Records for the task:
■ ■ ■ ■

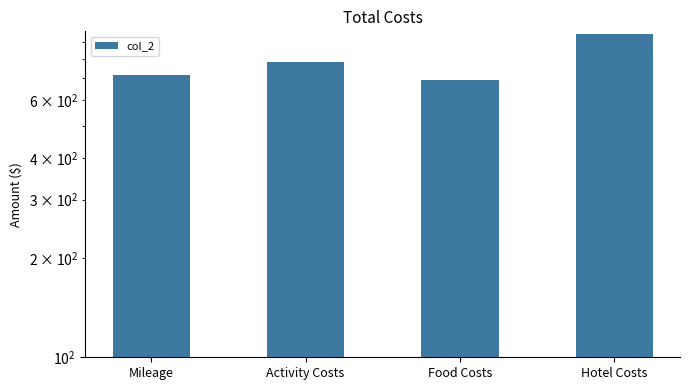

The value at Hotel Costs is 1314.0. True or false?

False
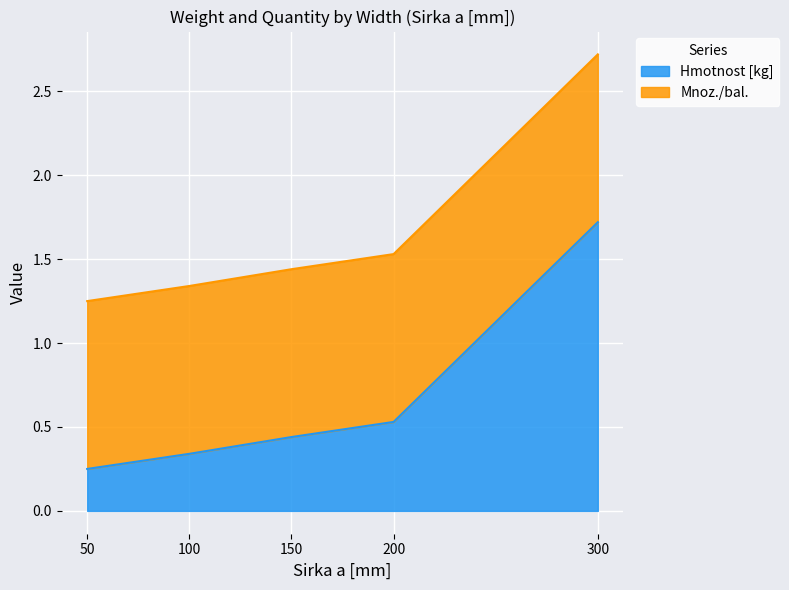

True or false: the data shows 3.6 at 300.

False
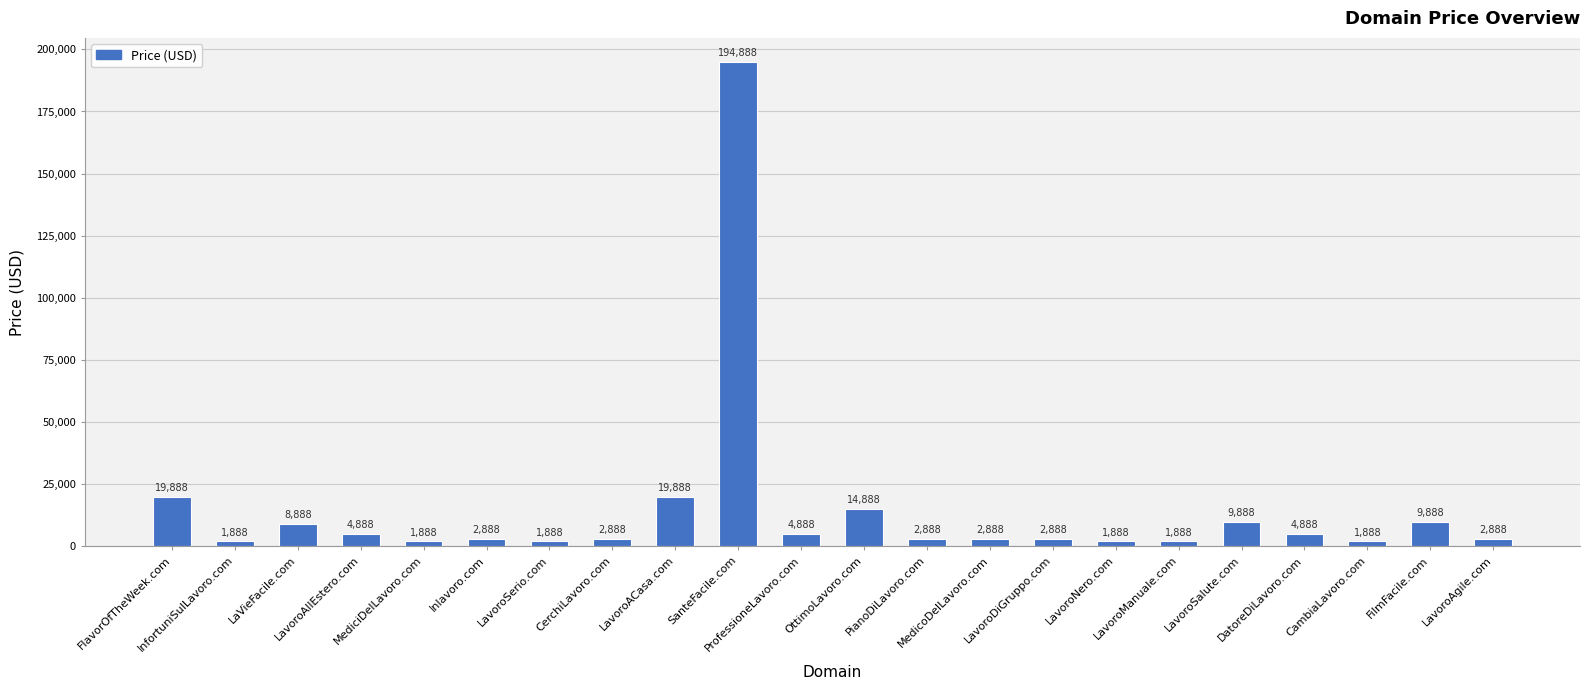

Where does the data first go above 2888?

FlavorOfTheWeek.com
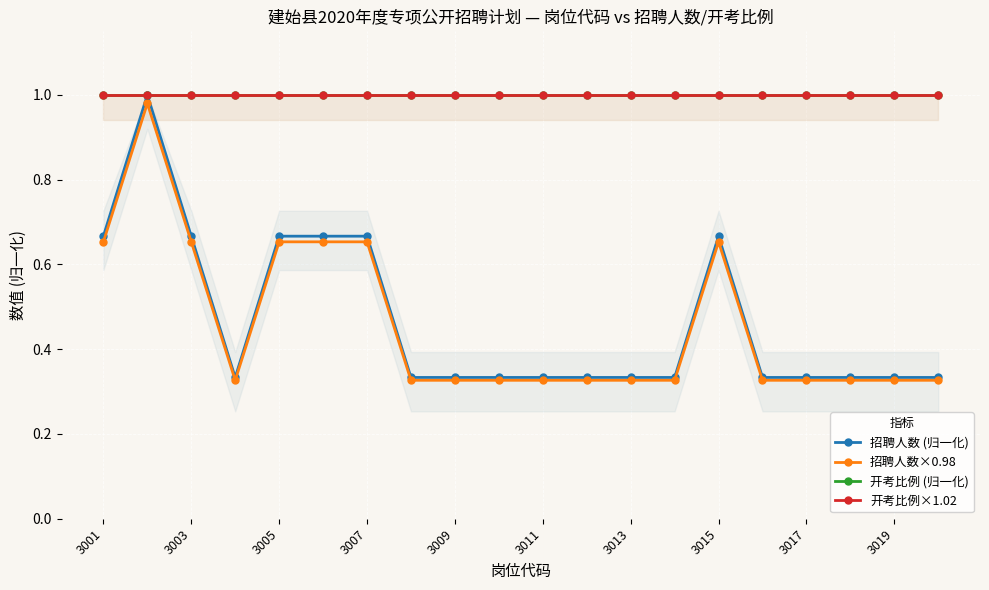

What is the average value of the 招聘人数 (归一化) series?

0.5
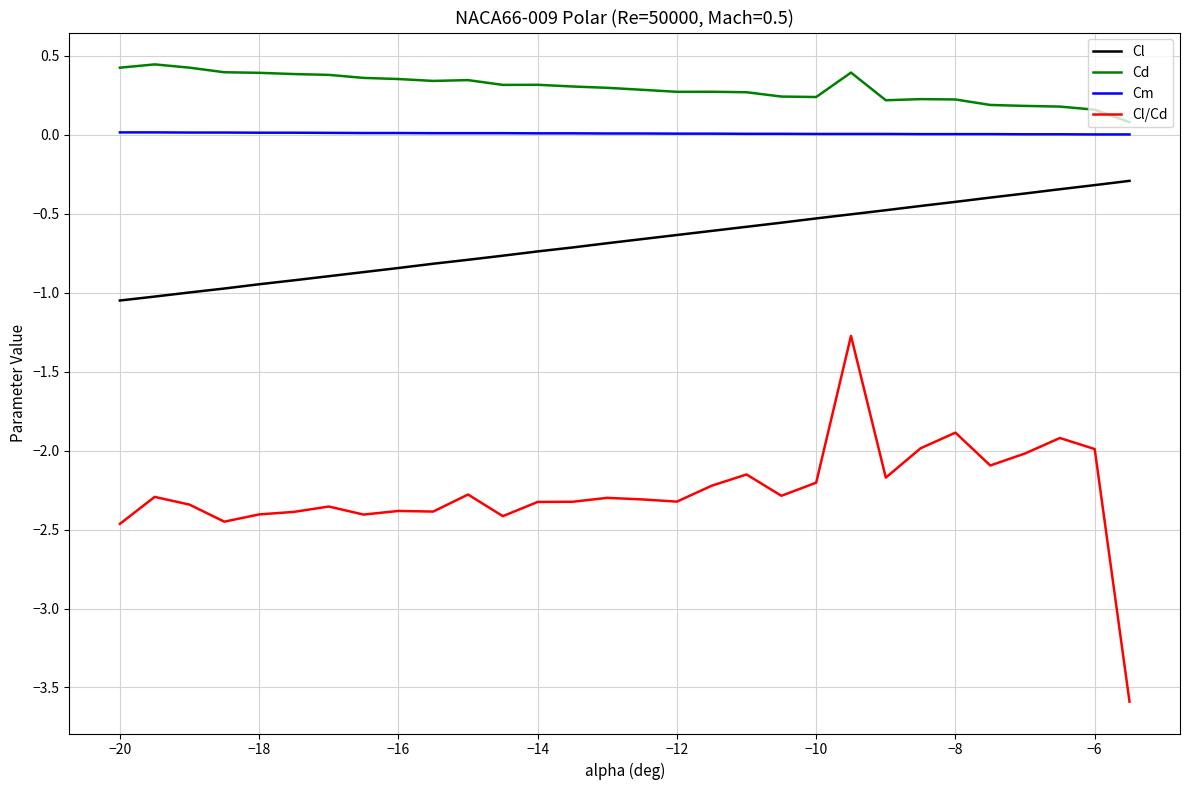

Rank the series by their maximum value, from highest to lowest.

Cd, Cm, Cl, Cl/Cd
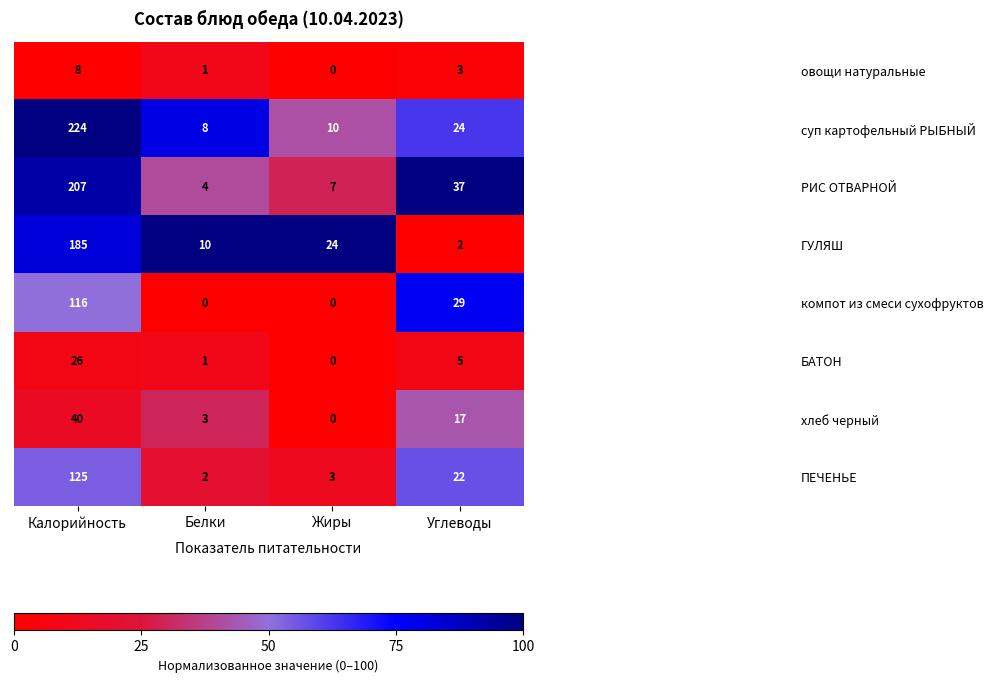

The value of овощи натуральные at Калорийность is 8. True or false?

True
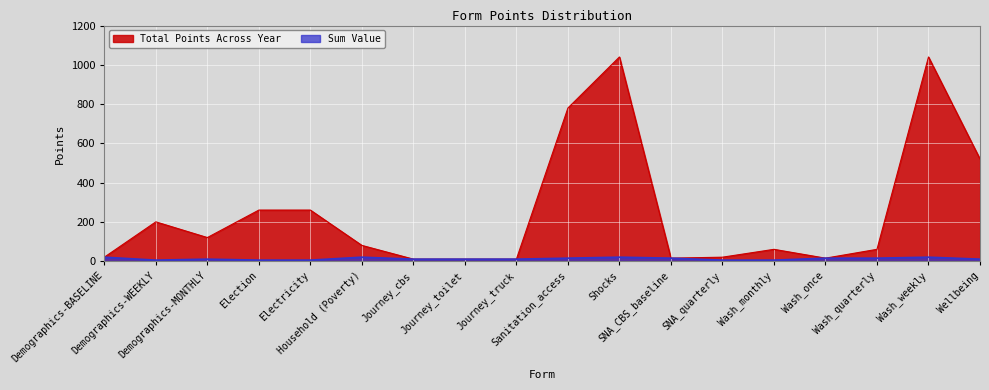

True or false: Total Points Across Year and Sum Value intersect in this chart.

False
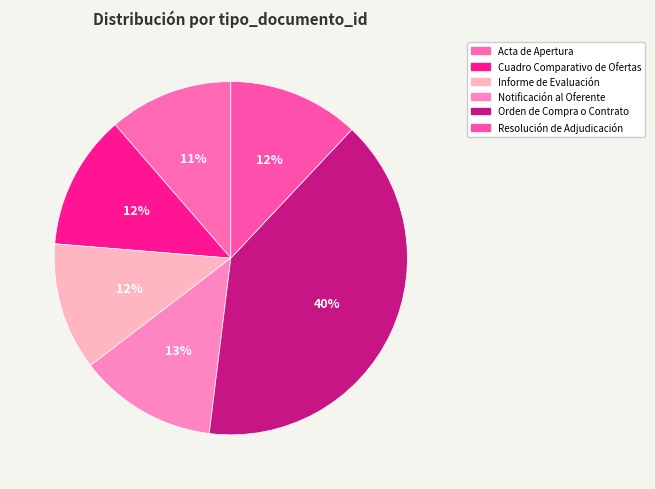

How many segments does this pie chart have?

6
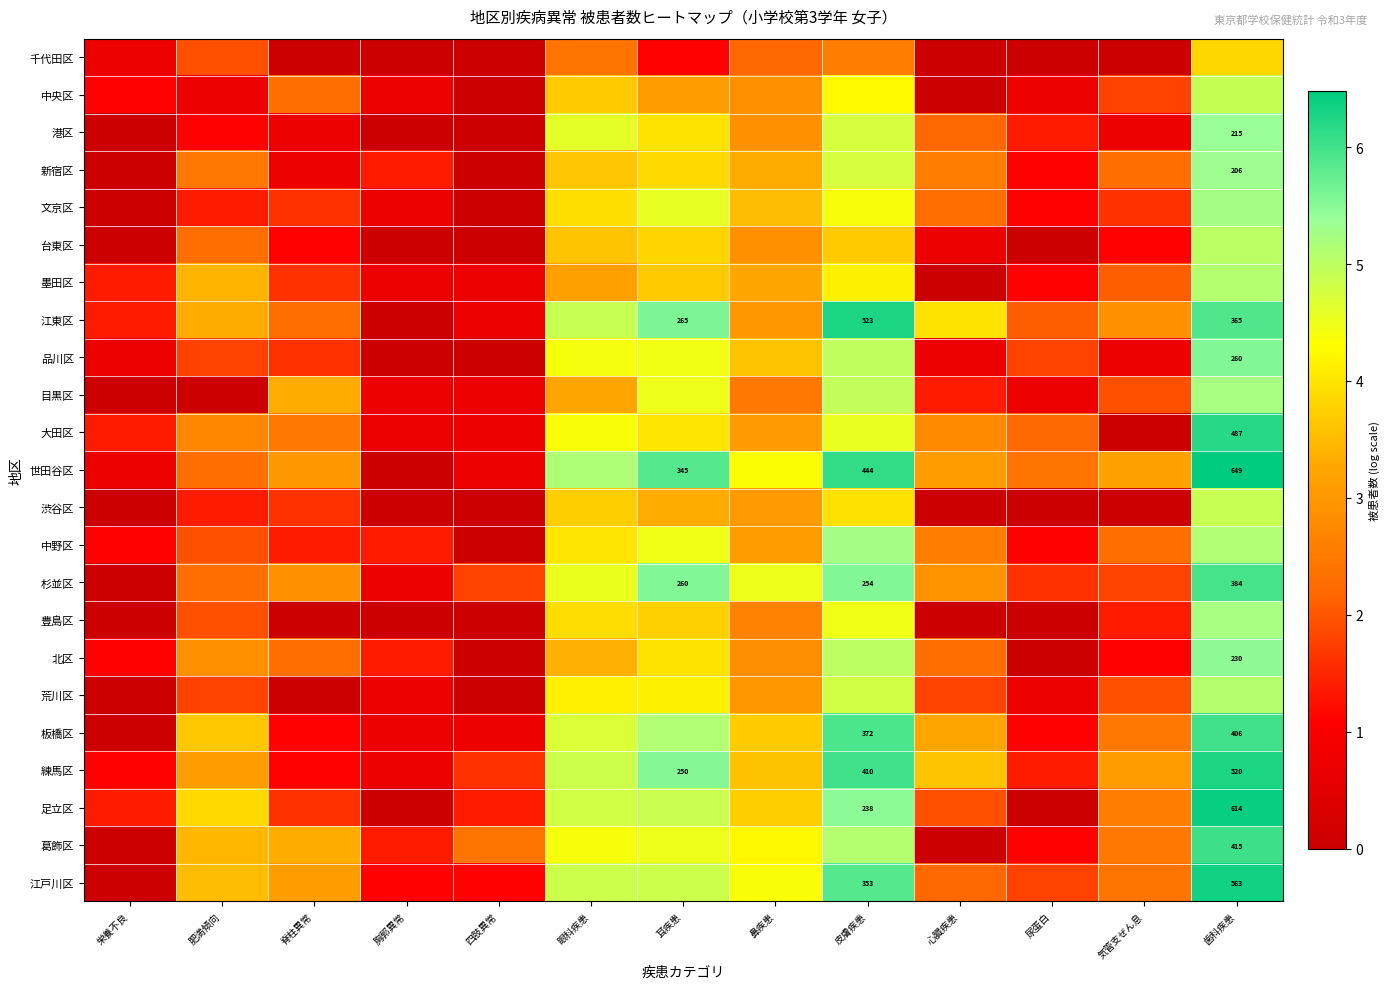

Which series changed the most between 脊柱異常 and 眼科疾患?

荒川区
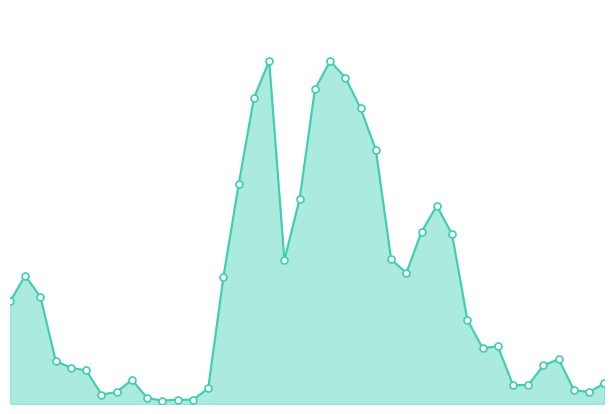

Is this an area chart (filled region under the line)?

Yes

■ ■ ■ ■

Work instructions: Extract every line in the items above that contains the string "chart", matching case exactly.

Result for this exercise:
True or false: Total Points Across Year and Sum Value intersect in this chart.
How many segments does this pie chart have?
Is this an area chart (filled region under the line)?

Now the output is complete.